互いの信念のために戦い、一方が勝ち一方が負けた。

恨むつもりも、勝利の余韻に浸るつもりもない。

ただ、最期まで傍にいる事を選んだ。

このまま消えるのはとても寂しい事だと思ったからだ。

すると彼女達は薄れゆく意識の中で言葉を紡いだ。


「亜人に居場所なんてない……命尽きるまで、虐げられるだけ……」

「私達は、そこから抜け出したかった……それの、何が悪いっていうの……?」


亜人として、ドッペルゲンガーとしての本心だったのだろう。

人にもなれず、魔族にもなれない。

無念とも取れる言葉を残し、彼女達は暗闇に溶けて消滅した。

静寂が訪れた霊安室の中で、エイダはゆっくりと立ち上がる。


「悪くなんてないわ。でもエイダにもいるの。貴方達に神様がいるのと同じ。とても大切な人が」


亜人の差別は今に始まったことではない。

エイダ自身も亜人のために竜族から見放され、商業都市ではありもしない噂を立てられてしまった。

この先も同じようなことが続くかもしれない。

しかし、彼女には信じられる者がいた。

亜人であると知っていながら、背中を預けて共に戦ってくれる人。

自分の信じるものを手放さず、とても勇敢だが、だからこそ人一倍に自分で背負い込もうとしてしまう人が。

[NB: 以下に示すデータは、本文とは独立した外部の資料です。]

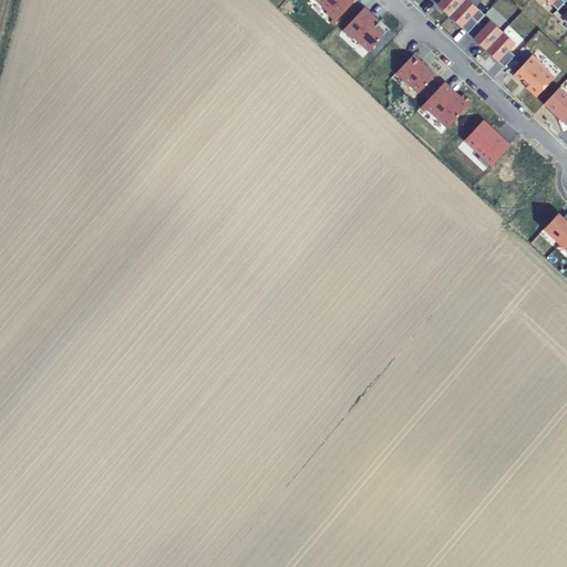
[(317,0),(329,10),(326,12),(333,19),(330,22),(333,26),(356,0),(354,0),(317,0)]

背負わされたものから逃げて来たエイダからすれば、彼はとても眩しかった。

だからこそ、彼にしてあげられるのは、少しでも支えになる事だった。

それを信頼と言うのなら、恩人と言うのなら、ドッペルゲンガー達が言う神様にも成りえるのかもしれない。


もう逃げることは出来ない。

エイダは踵を返し、未だ騒動の気配が残る上階を見上げた。